### Excerpted data
..........

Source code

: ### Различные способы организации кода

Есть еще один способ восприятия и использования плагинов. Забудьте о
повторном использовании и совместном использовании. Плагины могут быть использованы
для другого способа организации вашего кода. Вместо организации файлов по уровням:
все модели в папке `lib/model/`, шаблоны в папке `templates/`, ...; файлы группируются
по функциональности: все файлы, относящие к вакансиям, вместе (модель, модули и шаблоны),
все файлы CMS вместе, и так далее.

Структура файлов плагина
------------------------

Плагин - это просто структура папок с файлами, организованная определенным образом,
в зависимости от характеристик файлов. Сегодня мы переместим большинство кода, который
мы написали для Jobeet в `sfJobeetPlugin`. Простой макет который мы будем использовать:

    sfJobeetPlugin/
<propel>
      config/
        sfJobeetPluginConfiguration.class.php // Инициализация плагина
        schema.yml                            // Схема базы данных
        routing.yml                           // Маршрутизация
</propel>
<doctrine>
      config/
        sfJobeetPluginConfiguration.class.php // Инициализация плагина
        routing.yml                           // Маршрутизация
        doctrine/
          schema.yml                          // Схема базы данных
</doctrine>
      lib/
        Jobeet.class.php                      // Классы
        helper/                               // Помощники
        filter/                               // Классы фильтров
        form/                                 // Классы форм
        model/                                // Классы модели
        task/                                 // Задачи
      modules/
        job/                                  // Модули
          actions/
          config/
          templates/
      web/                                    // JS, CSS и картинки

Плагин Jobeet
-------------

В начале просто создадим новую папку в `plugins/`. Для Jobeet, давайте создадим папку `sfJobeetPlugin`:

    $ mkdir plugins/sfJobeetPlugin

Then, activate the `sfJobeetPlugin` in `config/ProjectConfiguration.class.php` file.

..........

In the data above, repeat exactly each line from the first through the line that contains "все файлы CMS вместе, и так далее.", and give nothing else.

### Reply to the task
Source code

: ### Различные способы организации кода

Есть еще один способ восприятия и использования плагинов. Забудьте о
повторном использовании и совместном использовании. Плагины могут быть использованы
для другого способа организации вашего кода. Вместо организации файлов по уровням:
все модели в папке `lib/model/`, шаблоны в папке `templates/`, ...; файлы группируются
по функциональности: все файлы, относящие к вакансиям, вместе (модель, модули и шаблоны),
все файлы CMS вместе, и так далее.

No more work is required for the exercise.